ACOs are also growing their shared savings by working with their post-acute providers in all service locations to develop clinical standards by case type. They’re using their specialists to determine standards of care across the network along with national guidelines, and then educating their network on those standards and how to achieve them. From readmissions to length of stay to number of visits, cost goals to quality measures, the PAC providers have clear outcome measures and report them to the network monthly.
Access Current PAC Data to Drive Earned Shared Savings Potential
When it comes to expanding earned shared savings, it’s important for ACOs to focus on their SNF network first; it represents the highest cost segment, and often has the fewest resources and smallest knowledge base. SNFs also have a gold mine of current information – sitting untapped in their EHRs – about the patients who have moved from acute to post-acute care within the ACO. Access to and analysis of that real-time data in the SNF network is exactly what the ACO needs to improve shared savings:
- It enables immediate patient-level management
- It allows faster identification of network and facility trends
- It shows performance by facility, for quicker network adjustments
- It helps coordinate transitions to other network segments (ambulatory, ED, home health)

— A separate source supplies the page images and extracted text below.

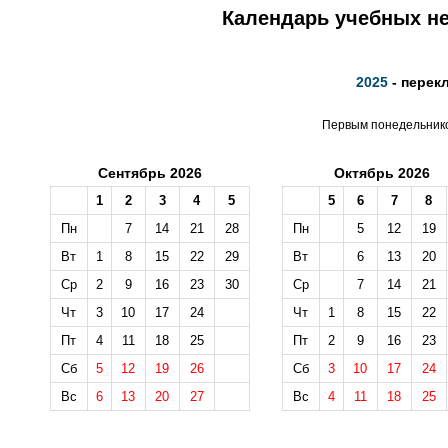
Календарь учебных не
2025
- перек
Первым понедельником
Сентябрь 2026
Октябрь 2026
1
2
3
4
5
5
6
7
8
Пн
7
14
21
28
Пн
5
12
19
Вт
1
8
15
22
29
Вт
6
13
20
Ср
2
9
16
23
30
Ср
7
14
21
Чт
3
10
17
24
Чт
1
8
15
22
Пт
4
11
18
25
Пт
2
9
16
23
Сб
5
12
19
26
Сб
3
10
17
24
Вс
6
13
20
27
Вс
4
11
18
25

With fully transparent post-acute patient data – from all EHR fields including narrative notes – the ACO has better control of outcomes. By tracking patient progress through the SNF, the ACO can identify clinical changes more quickly. Patients are then treated promptly in the SNF, and don’t need to return to the hospital. The value of real-time PAC data goes beyond reducing readmissions; it can also manage length of stay, stratify patients according to risk for resource deployment, create and manage standards of care, and improve the ACO support of PAC education and resources. And that’s when the increases in earned shared savings are realized, due to:
- Fewer readmissions
- Shorter lengths of stay
- Smoother care transitions
- Better patient quality and care outcomes
ACOs can also recognize high-performing SNFs with financial incentives via shared savings.
Thanks to the shift towards value-based care, ACOs now cover 32 million Americans. But with half of all post-acute care costs residing in SNFs, ACOs must be smarter about building and leveraging strong PAC networks. If you’re not accessing live, actionable PAC data to improve total cost of care, you’ll be left behind!
Phyllis Wojtusik, RN Executive Vice President, Health System Solutions
With over thirty-five years of health care experience in acute care, ambulatory care, and post-acute care, Phyllis has led the development of a preferred provider SNF network for PENN Medicine Lancaster General Health. In this network she developed and implemented strategies that reduced total cost of care and readmissions while improving quality measures and patient outcomes.